Activity: For the records below, output each line exactly as it appears, from the first through the line with "Rendered at 1626 by 1125 pixels.".

Page segmentation data:
━━━
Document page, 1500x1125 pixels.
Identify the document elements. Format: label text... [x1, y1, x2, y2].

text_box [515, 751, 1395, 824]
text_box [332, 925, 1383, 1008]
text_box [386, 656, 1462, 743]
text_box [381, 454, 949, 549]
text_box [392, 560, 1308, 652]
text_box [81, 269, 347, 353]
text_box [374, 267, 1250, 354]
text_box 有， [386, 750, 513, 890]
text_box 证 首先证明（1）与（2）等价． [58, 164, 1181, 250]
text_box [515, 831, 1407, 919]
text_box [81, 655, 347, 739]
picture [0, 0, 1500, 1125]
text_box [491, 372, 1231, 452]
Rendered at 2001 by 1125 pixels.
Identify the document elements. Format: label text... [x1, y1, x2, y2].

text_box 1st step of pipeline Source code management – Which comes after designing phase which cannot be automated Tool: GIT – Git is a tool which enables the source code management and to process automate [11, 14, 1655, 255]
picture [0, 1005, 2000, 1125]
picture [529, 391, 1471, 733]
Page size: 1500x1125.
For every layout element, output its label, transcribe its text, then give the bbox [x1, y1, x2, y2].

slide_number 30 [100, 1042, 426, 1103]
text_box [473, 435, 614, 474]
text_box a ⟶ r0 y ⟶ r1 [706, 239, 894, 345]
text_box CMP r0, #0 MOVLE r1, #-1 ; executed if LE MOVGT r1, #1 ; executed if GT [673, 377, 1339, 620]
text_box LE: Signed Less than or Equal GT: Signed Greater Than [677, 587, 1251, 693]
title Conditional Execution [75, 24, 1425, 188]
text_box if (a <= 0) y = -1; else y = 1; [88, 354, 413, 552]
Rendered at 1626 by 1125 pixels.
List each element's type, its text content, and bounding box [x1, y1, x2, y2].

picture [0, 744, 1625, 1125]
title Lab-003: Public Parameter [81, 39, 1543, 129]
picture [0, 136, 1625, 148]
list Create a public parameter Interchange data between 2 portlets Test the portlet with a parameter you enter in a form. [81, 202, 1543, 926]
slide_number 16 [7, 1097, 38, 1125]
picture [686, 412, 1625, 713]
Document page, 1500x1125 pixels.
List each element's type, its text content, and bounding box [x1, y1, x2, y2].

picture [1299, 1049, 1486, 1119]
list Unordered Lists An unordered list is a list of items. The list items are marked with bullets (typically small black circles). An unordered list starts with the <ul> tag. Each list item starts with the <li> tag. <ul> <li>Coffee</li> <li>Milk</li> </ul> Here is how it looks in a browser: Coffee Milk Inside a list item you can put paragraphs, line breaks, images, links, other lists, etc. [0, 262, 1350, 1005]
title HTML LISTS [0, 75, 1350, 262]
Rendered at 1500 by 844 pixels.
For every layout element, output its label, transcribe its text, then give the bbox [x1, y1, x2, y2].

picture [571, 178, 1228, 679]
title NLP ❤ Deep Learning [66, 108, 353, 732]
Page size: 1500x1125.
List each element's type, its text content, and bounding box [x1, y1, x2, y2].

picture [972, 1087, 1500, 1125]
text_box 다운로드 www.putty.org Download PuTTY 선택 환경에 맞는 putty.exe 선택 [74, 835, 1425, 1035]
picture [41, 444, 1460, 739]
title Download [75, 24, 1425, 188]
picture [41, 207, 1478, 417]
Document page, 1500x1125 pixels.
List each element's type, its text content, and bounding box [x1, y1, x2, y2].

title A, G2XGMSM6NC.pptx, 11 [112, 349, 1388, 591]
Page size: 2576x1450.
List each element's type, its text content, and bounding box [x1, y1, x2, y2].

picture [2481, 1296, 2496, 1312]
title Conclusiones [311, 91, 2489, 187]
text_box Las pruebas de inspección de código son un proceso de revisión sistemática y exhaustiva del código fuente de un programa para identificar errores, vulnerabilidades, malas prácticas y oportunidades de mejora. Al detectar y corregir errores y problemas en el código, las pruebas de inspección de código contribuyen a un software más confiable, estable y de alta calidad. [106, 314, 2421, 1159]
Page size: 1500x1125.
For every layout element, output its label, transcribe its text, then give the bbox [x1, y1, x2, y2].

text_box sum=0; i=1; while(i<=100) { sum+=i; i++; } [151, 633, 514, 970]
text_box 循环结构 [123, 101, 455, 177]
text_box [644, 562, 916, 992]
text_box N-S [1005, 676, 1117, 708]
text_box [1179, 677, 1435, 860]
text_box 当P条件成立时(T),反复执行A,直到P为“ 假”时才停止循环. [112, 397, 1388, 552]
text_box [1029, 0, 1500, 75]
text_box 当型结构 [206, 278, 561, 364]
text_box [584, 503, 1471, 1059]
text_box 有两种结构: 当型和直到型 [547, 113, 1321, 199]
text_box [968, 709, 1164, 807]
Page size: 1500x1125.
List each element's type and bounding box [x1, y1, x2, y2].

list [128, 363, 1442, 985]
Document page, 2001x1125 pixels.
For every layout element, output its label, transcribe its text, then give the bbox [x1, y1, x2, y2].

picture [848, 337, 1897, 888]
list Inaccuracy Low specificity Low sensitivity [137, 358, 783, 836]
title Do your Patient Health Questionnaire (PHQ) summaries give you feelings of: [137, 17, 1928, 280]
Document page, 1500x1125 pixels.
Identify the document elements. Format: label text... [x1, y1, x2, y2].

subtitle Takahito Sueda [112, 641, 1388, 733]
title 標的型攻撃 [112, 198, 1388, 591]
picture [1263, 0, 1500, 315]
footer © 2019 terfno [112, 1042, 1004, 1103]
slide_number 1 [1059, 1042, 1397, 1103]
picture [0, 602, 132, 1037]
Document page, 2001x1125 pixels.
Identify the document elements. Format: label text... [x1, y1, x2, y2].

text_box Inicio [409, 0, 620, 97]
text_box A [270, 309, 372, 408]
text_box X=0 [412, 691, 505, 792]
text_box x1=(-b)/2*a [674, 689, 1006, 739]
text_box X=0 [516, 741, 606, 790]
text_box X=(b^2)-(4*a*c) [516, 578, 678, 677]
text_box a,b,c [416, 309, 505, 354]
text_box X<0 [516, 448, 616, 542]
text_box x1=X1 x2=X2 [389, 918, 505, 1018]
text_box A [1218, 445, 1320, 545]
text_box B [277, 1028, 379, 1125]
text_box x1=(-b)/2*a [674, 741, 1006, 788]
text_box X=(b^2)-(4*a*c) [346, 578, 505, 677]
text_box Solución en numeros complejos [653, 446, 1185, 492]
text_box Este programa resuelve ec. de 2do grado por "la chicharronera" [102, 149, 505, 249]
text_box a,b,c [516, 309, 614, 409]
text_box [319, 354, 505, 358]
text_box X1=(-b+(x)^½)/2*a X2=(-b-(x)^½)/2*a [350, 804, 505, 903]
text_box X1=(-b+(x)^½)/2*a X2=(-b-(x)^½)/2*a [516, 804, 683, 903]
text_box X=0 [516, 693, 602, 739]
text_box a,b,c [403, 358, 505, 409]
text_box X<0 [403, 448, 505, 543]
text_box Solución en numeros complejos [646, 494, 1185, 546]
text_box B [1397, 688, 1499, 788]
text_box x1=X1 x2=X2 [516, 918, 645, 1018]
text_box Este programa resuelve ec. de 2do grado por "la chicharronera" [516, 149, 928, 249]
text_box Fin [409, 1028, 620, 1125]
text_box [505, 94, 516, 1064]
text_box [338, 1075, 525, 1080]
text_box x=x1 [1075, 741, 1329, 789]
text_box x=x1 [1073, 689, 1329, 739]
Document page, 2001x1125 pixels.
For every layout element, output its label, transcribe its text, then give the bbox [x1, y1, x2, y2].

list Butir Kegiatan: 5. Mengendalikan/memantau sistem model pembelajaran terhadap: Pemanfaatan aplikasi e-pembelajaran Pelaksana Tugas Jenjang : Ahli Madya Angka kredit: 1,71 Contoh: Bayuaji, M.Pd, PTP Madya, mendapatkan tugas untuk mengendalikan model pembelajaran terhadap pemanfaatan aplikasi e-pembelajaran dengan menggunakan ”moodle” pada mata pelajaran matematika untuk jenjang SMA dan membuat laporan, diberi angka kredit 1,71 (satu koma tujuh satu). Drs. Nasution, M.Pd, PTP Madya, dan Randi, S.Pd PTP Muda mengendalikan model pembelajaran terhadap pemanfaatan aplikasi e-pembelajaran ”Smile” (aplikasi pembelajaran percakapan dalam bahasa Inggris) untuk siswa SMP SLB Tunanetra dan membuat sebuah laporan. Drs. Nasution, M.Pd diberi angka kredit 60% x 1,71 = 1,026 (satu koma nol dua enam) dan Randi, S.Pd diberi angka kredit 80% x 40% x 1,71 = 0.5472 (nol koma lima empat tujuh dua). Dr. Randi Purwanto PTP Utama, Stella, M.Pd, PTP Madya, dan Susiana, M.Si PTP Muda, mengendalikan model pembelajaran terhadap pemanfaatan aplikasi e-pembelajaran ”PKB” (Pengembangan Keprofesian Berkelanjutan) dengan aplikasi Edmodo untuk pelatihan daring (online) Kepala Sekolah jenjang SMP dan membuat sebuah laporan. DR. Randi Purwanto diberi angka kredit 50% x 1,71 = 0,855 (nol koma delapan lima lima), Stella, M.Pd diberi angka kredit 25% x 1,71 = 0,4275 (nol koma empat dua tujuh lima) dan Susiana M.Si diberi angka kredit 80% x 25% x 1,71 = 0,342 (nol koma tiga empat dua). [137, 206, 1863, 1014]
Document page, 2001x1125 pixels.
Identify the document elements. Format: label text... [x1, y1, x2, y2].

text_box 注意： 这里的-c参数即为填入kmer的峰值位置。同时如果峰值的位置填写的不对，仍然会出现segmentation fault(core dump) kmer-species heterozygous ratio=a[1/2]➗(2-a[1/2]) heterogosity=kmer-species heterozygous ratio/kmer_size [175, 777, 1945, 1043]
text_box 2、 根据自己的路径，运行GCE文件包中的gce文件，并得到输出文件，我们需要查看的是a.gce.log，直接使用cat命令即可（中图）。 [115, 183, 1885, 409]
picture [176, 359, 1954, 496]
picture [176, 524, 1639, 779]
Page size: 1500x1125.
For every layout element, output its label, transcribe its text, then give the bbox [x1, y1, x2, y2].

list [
━━━
Answer for the task:
Document page, 1500x1125 pixels.
Identify the document elements. Format: label text... [x1, y1, x2, y2].

text_box [515, 751, 1395, 824]
text_box [332, 925, 1383, 1008]
text_box [386, 656, 1462, 743]
text_box [381, 454, 949, 549]
text_box [392, 560, 1308, 652]
text_box [81, 269, 347, 353]
text_box [374, 267, 1250, 354]
text_box 有， [386, 750, 513, 890]
text_box 证 首先证明（1）与（2）等价． [58, 164, 1181, 250]
text_box [515, 831, 1407, 919]
text_box [81, 655, 347, 739]
picture [0, 0, 1500, 1125]
text_box [491, 372, 1231, 452]
Rendered at 2001 by 1125 pixels.
Identify the document elements. Format: label text... [x1, y1, x2, y2].

text_box 1st step of pipeline Source code management – Which comes after designing phase which cannot be automated Tool: GIT – Git is a tool which enables the source code management and to process automate [11, 14, 1655, 255]
picture [0, 1005, 2000, 1125]
picture [529, 391, 1471, 733]
Page size: 1500x1125.
For every layout element, output its label, transcribe its text, then give the bbox [x1, y1, x2, y2].

slide_number 30 [100, 1042, 426, 1103]
text_box [473, 435, 614, 474]
text_box a ⟶ r0 y ⟶ r1 [706, 239, 894, 345]
text_box CMP r0, #0 MOVLE r1, #-1 ; executed if LE MOVGT r1, #1 ; executed if GT [673, 377, 1339, 620]
text_box LE: Signed Less than or Equal GT: Signed Greater Than [677, 587, 1251, 693]
title Conditional Execution [75, 24, 1425, 188]
text_box if (a <= 0) y = -1; else y = 1; [88, 354, 413, 552]
Rendered at 1626 by 1125 pixels.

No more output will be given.